The author gives a detail and honest account of the creation of the Derg, a group of military personnel from the Ethiopian army which overthrew the Monarchy and ruled the country with absolute dictatorship for the next 17 years. The reviewer cannot say much about this entity without a pang of pain. In short, here we are presented with a group of men, all of them below the rank of a Major, none of them save one had a formal higher education, who decided the fate of the country without having a clue in which direction and how it should be led.
The Memorable Page
There is an image on page 254. It is the image of (from left to right) Colonel Mengistu, Colonel Atnafu, and General Teferi Benti. The three are standing and there is a conspicuous gap between Colonel Mengistu and the rest. Colonel Mengistu stands erect with a gaunt, miserable look on his face (many mistake it for firmness) while the other two, in a marvellous contrast, stand relaxed and very near to each other. Colonel Atnafu is speaking to the General, who is attentively but cordially listening. This image speaks volumes about these three people, more than all the words used in three solid chapters to tell us about them.
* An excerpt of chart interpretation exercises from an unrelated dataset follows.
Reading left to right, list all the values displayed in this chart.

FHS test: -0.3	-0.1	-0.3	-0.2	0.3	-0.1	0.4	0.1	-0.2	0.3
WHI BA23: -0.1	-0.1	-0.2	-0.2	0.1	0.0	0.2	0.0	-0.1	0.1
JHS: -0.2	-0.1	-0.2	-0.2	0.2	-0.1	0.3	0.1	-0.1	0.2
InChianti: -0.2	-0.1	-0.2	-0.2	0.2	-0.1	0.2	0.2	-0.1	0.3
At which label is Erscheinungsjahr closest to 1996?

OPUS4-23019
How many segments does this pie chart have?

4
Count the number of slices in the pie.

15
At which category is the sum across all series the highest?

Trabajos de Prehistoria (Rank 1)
It is impossible not to take this book as an autobiography, since the author is present and actively playing a detrimental role throughout the book. If so, one is forced to ask why the author left out essential autobiographical elements from the book. We do not know where and from whom he was born; to which school he was sent; how did his childhood look like; who made the strongest influence in his life; where did he meet his future wife, etc.? When were his children born? Innumerable questions of this nature are left out from the book.
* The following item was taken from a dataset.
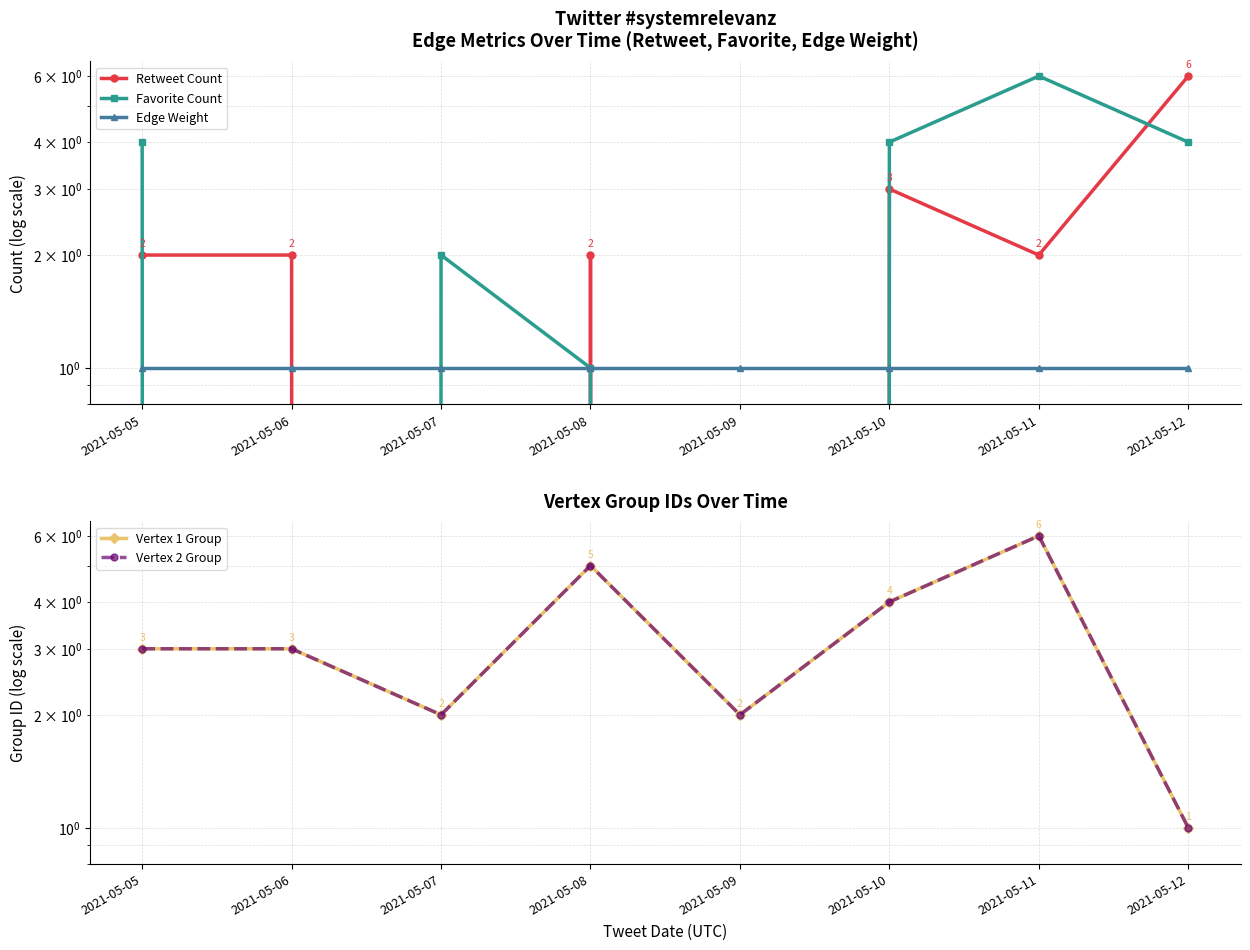

Does the chart display data point markers on the line(s)?

Yes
The absence of this vital information from the book is the first indication of the presence of unresolved psychological issues in the life of the author. Secondly, whereas it is expected that mistakes can be made in a revolution, particularly, given the background of our country and people, the author neither acknowledges nor apologises a single mistake in his book. No words of regret. No reflections. No admission of a lesson learned. The new generation which will come to this book in search of advice will have to be disappointed.
But the book has academic contribution, if nothing else. Students who write their thesis on communist Ethiopia will certainly find the book helpful.